Tasha nodded solemnly.

The Sticker read the contract. It was the simplest, shortest legal document he’d ever seen. He had to read it three times to make sure he wasn’t missing something. Afterward, he signed on for the job.

“Did you need to return home? Or are you ready to start today? You won’t be taking anything with you. All your needs will be met there.”

“Where do my wages go?” the Sticker asked, eyes again on Annette in the honeymoon photo, frozen in laughter, lost in Las Vegas sepia tones.

“Special account,” she replied. “No taxes. The IRS is not an issue for us, if you’re wondering.”

“Sounds stupendous.”

“Great, I’ll show you to the membrane station then. You’ll like it. It’s not completely cutting edge travel — really more of a bastardized human version of Gultranz patch gating. It has improved quite a bit though and is probably more secure than the alien technology.”

Alien… sounds weird to hear that word used seriously.”

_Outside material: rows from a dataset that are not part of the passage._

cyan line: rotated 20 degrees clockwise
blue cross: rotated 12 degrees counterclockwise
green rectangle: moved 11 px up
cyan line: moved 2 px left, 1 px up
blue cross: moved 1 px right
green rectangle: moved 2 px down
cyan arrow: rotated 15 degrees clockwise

“It won’t be weird for long.” Tasha sauntered around him and made for the hall.

“Wait.”

She turned. “Yes?”

“Will I able to check Facebook over there?”

* * *

The membrane station was a rectangular chamber with a smoked glass observation window from beginning to end. Those on the other side of the window looked out to a blue ramp hanging with long glassine flaps, which reminded the Sticker of some kind of science fiction car wash.

Tasha sat him down on a short stool, the only piece of furniture in the room. Just in his boxer shorts, it was weird enough being there with a kid, but he blushed a little when a young Japanese woman in medical scrubs entered to take his vitals.

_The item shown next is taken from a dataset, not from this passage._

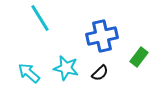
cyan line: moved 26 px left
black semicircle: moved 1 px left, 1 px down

Tasha stood behind the technician, hawking maternally over the process. “You’ll receive a one-time injection of DNRM-33,” she explained.

“And that does what?”

“It sounds scarier than it is, but it will modify your DNA and RNA to accept instructions from the membranes, so your reassembled structure doesn’t take on abnormalities.”

“That’s a mouthful. Does the drug work for everybody?”

“You have a seventy percent chance of success.”

“What?”

Tasha laughed. “I’m kidding. This is a reliable molecular alteration. I’ve never heard of a problem, ever.”

The technician held up the syringe. The fluid inside was clear, benign. “Ready?” she asked.

The Sticker nodded and received the injection. He wasn’t too fond of needles, but as long as he looked away and focused on his breathing, he could handle it.

“Will I feel anything… from this?”

He noticed her phone was at her ear now. “Yes, this is Willing,” she said. “He’s received DNRM-33 therapy. You can fire them up. What? Oh, are you kidding me? Why the hell is he doing that?”

The door opened and Trevor Milstead walked in.

The Sticker could not accept this. The man, his old boss, in that moment, had become the most unbelievable thing in the room. Trevor looked more tanned, just as Annette had. He wore a silk Hawaiian shirt and khaki pants. Some expensive sunglasses nestled in his thick movie star hair.